Records for this task Start Marker
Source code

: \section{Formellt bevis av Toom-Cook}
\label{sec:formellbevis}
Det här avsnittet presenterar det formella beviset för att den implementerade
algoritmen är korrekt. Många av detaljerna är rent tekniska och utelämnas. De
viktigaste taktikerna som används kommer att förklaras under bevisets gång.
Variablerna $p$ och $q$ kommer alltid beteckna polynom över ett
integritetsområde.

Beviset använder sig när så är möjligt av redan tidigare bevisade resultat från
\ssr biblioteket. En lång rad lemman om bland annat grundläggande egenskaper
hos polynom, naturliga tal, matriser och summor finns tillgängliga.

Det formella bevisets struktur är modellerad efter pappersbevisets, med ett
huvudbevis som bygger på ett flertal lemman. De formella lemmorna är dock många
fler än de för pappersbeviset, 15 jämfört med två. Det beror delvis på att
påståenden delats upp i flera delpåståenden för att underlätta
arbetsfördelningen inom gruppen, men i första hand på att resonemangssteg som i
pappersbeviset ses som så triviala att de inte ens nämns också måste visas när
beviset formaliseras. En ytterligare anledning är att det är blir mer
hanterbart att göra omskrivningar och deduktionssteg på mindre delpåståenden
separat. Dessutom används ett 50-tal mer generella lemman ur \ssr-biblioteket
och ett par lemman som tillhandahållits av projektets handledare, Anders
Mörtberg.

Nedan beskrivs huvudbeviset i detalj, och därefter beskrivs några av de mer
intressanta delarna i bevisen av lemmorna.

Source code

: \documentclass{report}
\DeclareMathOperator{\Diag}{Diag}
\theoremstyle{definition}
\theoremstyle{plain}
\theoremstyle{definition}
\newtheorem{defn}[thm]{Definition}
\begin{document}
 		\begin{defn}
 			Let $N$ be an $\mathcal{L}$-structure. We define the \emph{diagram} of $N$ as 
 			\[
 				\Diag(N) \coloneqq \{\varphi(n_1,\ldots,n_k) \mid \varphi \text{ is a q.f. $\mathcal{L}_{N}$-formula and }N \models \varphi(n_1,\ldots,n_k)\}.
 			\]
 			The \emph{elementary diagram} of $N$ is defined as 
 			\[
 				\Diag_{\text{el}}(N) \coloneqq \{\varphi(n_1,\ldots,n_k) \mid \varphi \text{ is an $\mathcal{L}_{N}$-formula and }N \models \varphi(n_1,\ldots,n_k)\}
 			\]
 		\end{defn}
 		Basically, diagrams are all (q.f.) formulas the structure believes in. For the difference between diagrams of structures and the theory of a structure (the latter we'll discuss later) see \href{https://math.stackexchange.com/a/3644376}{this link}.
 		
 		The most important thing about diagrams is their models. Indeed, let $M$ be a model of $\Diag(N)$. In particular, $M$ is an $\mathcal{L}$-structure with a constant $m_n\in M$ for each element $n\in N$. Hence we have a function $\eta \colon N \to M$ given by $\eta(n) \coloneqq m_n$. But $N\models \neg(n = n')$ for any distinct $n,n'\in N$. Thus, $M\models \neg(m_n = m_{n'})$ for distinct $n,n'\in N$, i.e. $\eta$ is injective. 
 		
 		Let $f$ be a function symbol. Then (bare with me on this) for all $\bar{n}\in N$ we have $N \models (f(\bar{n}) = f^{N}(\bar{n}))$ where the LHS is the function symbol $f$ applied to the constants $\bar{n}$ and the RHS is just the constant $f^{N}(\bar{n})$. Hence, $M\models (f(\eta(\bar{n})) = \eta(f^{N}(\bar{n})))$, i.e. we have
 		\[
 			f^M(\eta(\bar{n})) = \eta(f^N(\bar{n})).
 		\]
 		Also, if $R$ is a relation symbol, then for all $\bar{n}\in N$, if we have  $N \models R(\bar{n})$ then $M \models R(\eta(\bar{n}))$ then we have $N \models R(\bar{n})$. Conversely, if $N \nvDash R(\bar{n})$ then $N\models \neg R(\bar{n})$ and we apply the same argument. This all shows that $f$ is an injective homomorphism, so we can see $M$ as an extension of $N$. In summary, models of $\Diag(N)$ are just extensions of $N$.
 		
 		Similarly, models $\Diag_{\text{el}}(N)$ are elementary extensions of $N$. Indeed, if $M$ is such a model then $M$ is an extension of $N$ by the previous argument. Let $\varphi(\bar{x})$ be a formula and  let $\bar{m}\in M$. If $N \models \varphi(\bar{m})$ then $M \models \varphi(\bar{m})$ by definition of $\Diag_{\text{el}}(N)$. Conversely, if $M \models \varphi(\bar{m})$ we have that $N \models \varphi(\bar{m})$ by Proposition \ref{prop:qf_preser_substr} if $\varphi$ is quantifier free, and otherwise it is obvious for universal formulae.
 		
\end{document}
Records for this task End Marker
Every entry is to be returned exactly, with nothing dropped.

Source code

: \section{Formellt bevis av Toom-Cook}
\label{sec:formellbevis}
Det här avsnittet presenterar det formella beviset för att den implementerade
algoritmen är korrekt. Många av detaljerna är rent tekniska och utelämnas. De
viktigaste taktikerna som används kommer att förklaras under bevisets gång.
Variablerna $p$ och $q$ kommer alltid beteckna polynom över ett
integritetsområde.

Beviset använder sig när så är möjligt av redan tidigare bevisade resultat från
\ssr biblioteket. En lång rad lemman om bland annat grundläggande egenskaper
hos polynom, naturliga tal, matriser och summor finns tillgängliga.

Det formella bevisets struktur är modellerad efter pappersbevisets, med ett
huvudbevis som bygger på ett flertal lemman. De formella lemmorna är dock många
fler än de för pappersbeviset, 15 jämfört med två. Det beror delvis på att
påståenden delats upp i flera delpåståenden för att underlätta
arbetsfördelningen inom gruppen, men i första hand på att resonemangssteg som i
pappersbeviset ses som så triviala att de inte ens nämns också måste visas när
beviset formaliseras. En ytterligare anledning är att det är blir mer
hanterbart att göra omskrivningar och deduktionssteg på mindre delpåståenden
separat. Dessutom används ett 50-tal mer generella lemman ur \ssr-biblioteket
och ett par lemman som tillhandahållits av projektets handledare, Anders
Mörtberg.

Nedan beskrivs huvudbeviset i detalj, och därefter beskrivs några av de mer
intressanta delarna i bevisen av lemmorna.

Source code

: \documentclass{report}
\DeclareMathOperator{\Diag}{Diag}
\theoremstyle{definition}
\theoremstyle{plain}
\theoremstyle{definition}
\newtheorem{defn}[thm]{Definition}
\begin{document}
 		\begin{defn}
 			Let $N$ be an $\mathcal{L}$-structure. We define the \emph{diagram} of $N$ as 
 			\[
 				\Diag(N) \coloneqq \{\varphi(n_1,\ldots,n_k) \mid \varphi \text{ is a q.f. $\mathcal{L}_{N}$-formula and }N \models \varphi(n_1,\ldots,n_k)\}.
 			\]
 			The \emph{elementary diagram} of $N$ is defined as 
 			\[
 				\Diag_{\text{el}}(N) \coloneqq \{\varphi(n_1,\ldots,n_k) \mid \varphi \text{ is an $\mathcal{L}_{N}$-formula and }N \models \varphi(n_1,\ldots,n_k)\}
 			\]
 		\end{defn}
 		Basically, diagrams are all (q.f.) formulas the structure believes in. For the difference between diagrams of structures and the theory of a structure (the latter we'll discuss later) see \href{https://math.stackexchange.com/a/3644376}{this link}.
 		
 		The most important thing about diagrams is their models. Indeed, let $M$ be a model of $\Diag(N)$. In particular, $M$ is an $\mathcal{L}$-structure with a constant $m_n\in M$ for each element $n\in N$. Hence we have a function $\eta \colon N \to M$ given by $\eta(n) \coloneqq m_n$. But $N\models \neg(n = n')$ for any distinct $n,n'\in N$. Thus, $M\models \neg(m_n = m_{n'})$ for distinct $n,n'\in N$, i.e. $\eta$ is injective. 
 		
 		Let $f$ be a function symbol. Then (bare with me on this) for all $\bar{n}\in N$ we have $N \models (f(\bar{n}) = f^{N}(\bar{n}))$ where the LHS is the function symbol $f$ applied to the constants $\bar{n}$ and the RHS is just the constant $f^{N}(\bar{n})$. Hence, $M\models (f(\eta(\bar{n})) = \eta(f^{N}(\bar{n})))$, i.e. we have
 		\[
 			f^M(\eta(\bar{n})) = \eta(f^N(\bar{n})).
 		\]
 		Also, if $R$ is a relation symbol, then for all $\bar{n}\in N$, if we have  $N \models R(\bar{n})$ then $M \models R(\eta(\bar{n}))$ then we have $N \models R(\bar{n})$. Conversely, if $N \nvDash R(\bar{n})$ then $N\models \neg R(\bar{n})$ and we apply the same argument. This all shows that $f$ is an injective homomorphism, so we can see $M$ as an extension of $N$. In summary, models of $\Diag(N)$ are just extensions of $N$.
 		
 		Similarly, models $\Diag_{\text{el}}(N)$ are elementary extensions of $N$. Indeed, if $M$ is such a model then $M$ is an extension of $N$ by the previous argument. Let $\varphi(\bar{x})$ be a formula and  let $\bar{m}\in M$. If $N \models \varphi(\bar{m})$ then $M \models \varphi(\bar{m})$ by definition of $\Diag_{\text{el}}(N)$. Conversely, if $M \models \varphi(\bar{m})$ we have that $N \models \varphi(\bar{m})$ by Proposition \ref{prop:qf_preser_substr} if $\varphi$ is quantifier free, and otherwise it is obvious for universal formulae.
 		
\end{document}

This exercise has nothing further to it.